Physiotherapy

Lambert-Eaton myasthenic syndrome (LEMS) is a rare disease in which the immune system mistakenly attacks the nerve cells that control muscles, leading to symptoms that most notably include muscle weakness which worsens over time.

Physiotherapy may help to slow the progression of LEMS, aiding patients in maintaining muscle strength and improving their quality of life.

What is physiotherapy?

Physiotherapy involves movement and exercise, massage therapy, education, and advice. Patients work with a physiotherapist, who designs a treatment program based on the patient’s symptoms and abilities.

Patients should begin working with a physiotherapist as soon as possible after receiving a LEMS diagnosis.

How physiotherapy can help

Physiotherapists identify areas of muscle weakness and design an exercise plan so that patients can work to strengthen their muscles and maintain or improve their range of motion, without hurting themselves or worsening their condition.

For LEMS patients, prolonged or strenuous exercise can aggravate symptoms, so it is important to keep to the exercise routine set by the physiotherapist. Therapy may involve exercising or stretching under a therapist’s supervision, or keeping an exercise diary or log and discussing it with the therapist regularly.

For some patients, massage therapy — the manual manipulation of muscle groups — can help with muscle pain and weakness as well as improve flexibility.

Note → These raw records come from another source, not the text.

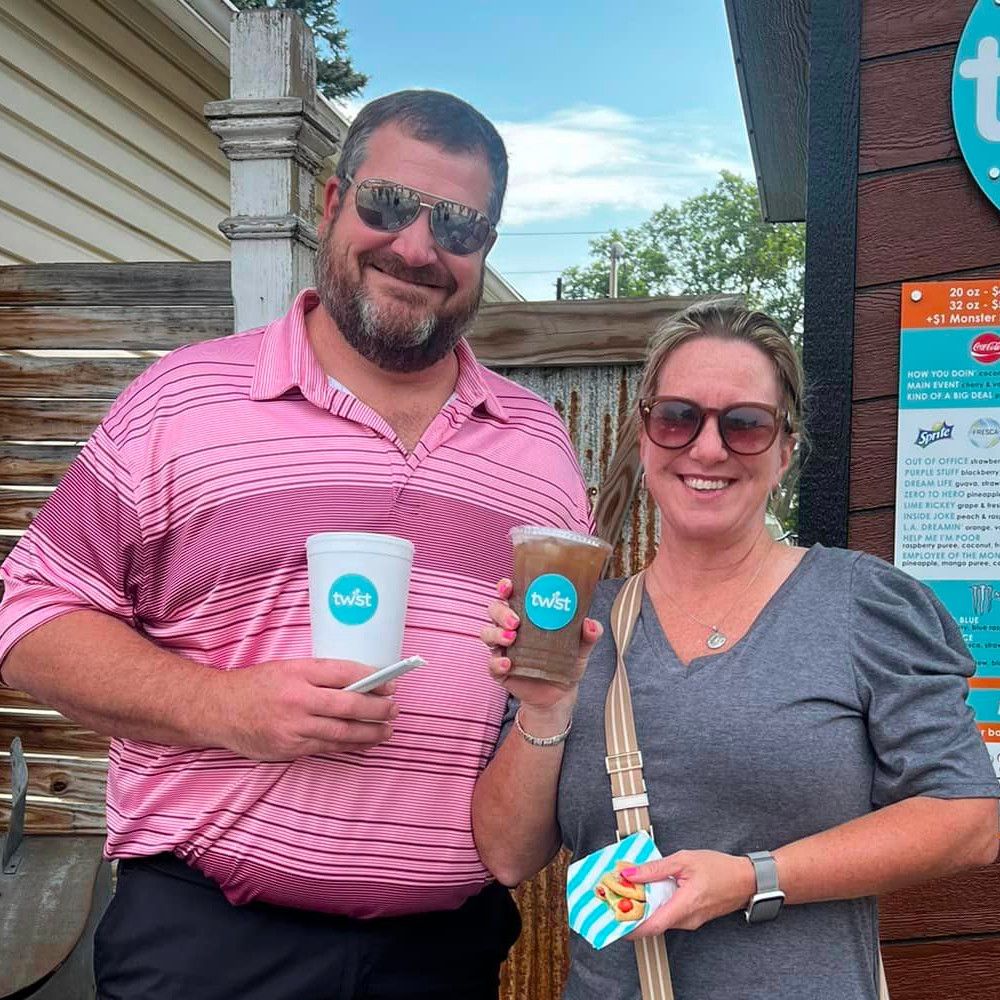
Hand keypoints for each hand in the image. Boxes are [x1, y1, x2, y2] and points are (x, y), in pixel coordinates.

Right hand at [215, 658, 398, 760]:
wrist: (218, 710)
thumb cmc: (256, 686)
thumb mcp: (287, 668)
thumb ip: (319, 675)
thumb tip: (360, 683)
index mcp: (298, 672)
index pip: (345, 673)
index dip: (373, 679)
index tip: (390, 683)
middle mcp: (297, 699)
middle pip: (349, 704)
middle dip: (378, 709)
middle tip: (394, 709)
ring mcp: (293, 727)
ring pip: (342, 732)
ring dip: (370, 732)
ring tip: (387, 730)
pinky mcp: (289, 749)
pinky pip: (327, 748)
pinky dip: (349, 746)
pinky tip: (364, 743)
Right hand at [479, 578, 602, 711]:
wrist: (560, 693)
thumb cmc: (566, 662)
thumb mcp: (580, 647)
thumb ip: (587, 635)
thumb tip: (590, 624)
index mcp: (526, 615)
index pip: (510, 595)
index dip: (505, 587)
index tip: (508, 586)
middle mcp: (510, 628)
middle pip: (494, 611)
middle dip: (501, 612)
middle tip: (516, 621)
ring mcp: (503, 649)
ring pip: (487, 634)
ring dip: (496, 634)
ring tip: (511, 639)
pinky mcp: (500, 670)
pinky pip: (491, 664)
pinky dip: (497, 662)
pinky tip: (508, 663)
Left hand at [623, 850, 755, 935]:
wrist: (745, 879)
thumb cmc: (720, 868)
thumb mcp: (684, 860)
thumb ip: (655, 868)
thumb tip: (631, 873)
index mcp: (685, 905)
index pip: (653, 925)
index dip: (631, 926)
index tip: (614, 920)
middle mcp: (687, 919)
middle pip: (653, 923)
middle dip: (633, 914)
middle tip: (616, 900)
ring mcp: (690, 921)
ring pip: (661, 920)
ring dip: (644, 909)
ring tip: (630, 892)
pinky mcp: (692, 917)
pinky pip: (670, 916)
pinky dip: (657, 906)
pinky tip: (650, 892)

Physiotherapy in clinical trials

Although no clinical trials have studied the efficacy of physiotherapy as a LEMS treatment, evidence supports the benefits of physiotherapy in myasthenia gravis (a neuromuscular condition that is similar to LEMS) and in other muscular dystrophies.

A survey of muscular dystrophy clinical trials that involved physiotherapy was published in the journal PLOS One. Its authors reported that some degree of improvement in patient outcomes was shown in all trials that included physiotherapy. However, because some of these studies were small and many were poorly controlled, they concluded that the significance of its possible benefits was unclear. They recommended that large, multi-center trials be carried out to better identify how physiotherapy might help in treating neuromuscular conditions.